YUK HUI'S TECHNICAL PROTENSION AND HEIDEGGER'S "MAKING-PRESENT"​





"You go home after work, tired and sleepy; when you open the door, a freshly made coffee is already there, waiting for you. The machine has prepared the coffee for you before you have DECIDED to have one, because it knows that you would like (or will want) to have one. This is one of the examples of tertiary protension working from a distance, that is to say, of the imaginative [?-OT] force exerted from the outer world. [..] Through the analysis of data --- or, more or less, through speculation --- the machines are able to produce surprises (not just crises) by identifying a probable (and possible) "future," a specific conception of time and space that is always already ahead but that we have not yet projected."

So, humans can no longer confine themselves to "projections," because one is hopeless to compete with a machine at being a machine.
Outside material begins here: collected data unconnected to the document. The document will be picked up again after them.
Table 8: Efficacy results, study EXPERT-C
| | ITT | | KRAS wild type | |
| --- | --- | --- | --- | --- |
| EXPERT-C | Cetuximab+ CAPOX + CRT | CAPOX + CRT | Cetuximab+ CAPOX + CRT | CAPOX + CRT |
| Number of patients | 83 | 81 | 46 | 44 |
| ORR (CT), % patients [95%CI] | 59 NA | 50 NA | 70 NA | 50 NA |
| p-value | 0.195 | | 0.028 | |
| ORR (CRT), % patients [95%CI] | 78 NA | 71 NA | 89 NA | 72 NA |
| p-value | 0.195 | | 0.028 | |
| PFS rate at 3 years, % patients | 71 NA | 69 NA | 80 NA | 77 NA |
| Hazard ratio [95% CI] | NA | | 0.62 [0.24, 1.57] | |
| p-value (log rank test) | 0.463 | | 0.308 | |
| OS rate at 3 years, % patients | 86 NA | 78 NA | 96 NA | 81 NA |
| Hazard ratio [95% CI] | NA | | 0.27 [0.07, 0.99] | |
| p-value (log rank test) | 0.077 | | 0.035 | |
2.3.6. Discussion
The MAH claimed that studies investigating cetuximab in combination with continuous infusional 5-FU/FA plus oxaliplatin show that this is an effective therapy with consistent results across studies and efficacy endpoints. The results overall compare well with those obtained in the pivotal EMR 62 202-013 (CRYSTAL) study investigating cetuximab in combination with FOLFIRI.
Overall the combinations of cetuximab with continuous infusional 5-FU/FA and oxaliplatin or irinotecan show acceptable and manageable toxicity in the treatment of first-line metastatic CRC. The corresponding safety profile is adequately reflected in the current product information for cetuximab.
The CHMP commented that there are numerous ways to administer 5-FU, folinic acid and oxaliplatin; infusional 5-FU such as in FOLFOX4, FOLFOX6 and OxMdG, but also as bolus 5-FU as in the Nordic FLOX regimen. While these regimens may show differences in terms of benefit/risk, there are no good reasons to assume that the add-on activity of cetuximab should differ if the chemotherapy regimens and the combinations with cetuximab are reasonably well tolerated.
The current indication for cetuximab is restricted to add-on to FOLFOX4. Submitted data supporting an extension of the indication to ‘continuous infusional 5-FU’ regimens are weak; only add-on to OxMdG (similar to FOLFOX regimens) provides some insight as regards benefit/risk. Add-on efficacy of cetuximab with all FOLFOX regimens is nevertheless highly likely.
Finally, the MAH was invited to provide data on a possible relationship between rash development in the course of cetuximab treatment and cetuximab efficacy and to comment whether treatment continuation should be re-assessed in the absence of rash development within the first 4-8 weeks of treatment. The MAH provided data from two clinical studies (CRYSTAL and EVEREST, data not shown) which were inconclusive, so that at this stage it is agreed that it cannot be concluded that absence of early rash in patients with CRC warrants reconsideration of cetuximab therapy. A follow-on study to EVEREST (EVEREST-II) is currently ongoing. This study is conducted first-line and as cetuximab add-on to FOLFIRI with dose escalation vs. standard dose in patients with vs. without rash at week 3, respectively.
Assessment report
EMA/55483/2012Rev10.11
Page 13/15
What can they do instead? As pointed by Norbert Wiener, humans can instead do what Heidegger called "making-present" -- bringing something forth into the now, without thematization. "Making-present is different from recalling. [In making-present], we are not drawing from memory as if we were searching around inside ourselves for representations. We are not inwardly directed. To the contrary, ...[..] Making-present also means imagination [or empathy -- OT]."




Hui, Y. (2016). On the existence of digital objects (Vol. 48). U of Minnesota Press.

Heidegger, M. (2001). On the essence of truth. The Nature of Truth: Classic and Contemporary Perspectives, 1, 295-316.

Wiener, N. (1988). The human use of human beings: Cybernetics and society (No. 320). Da Capo Press.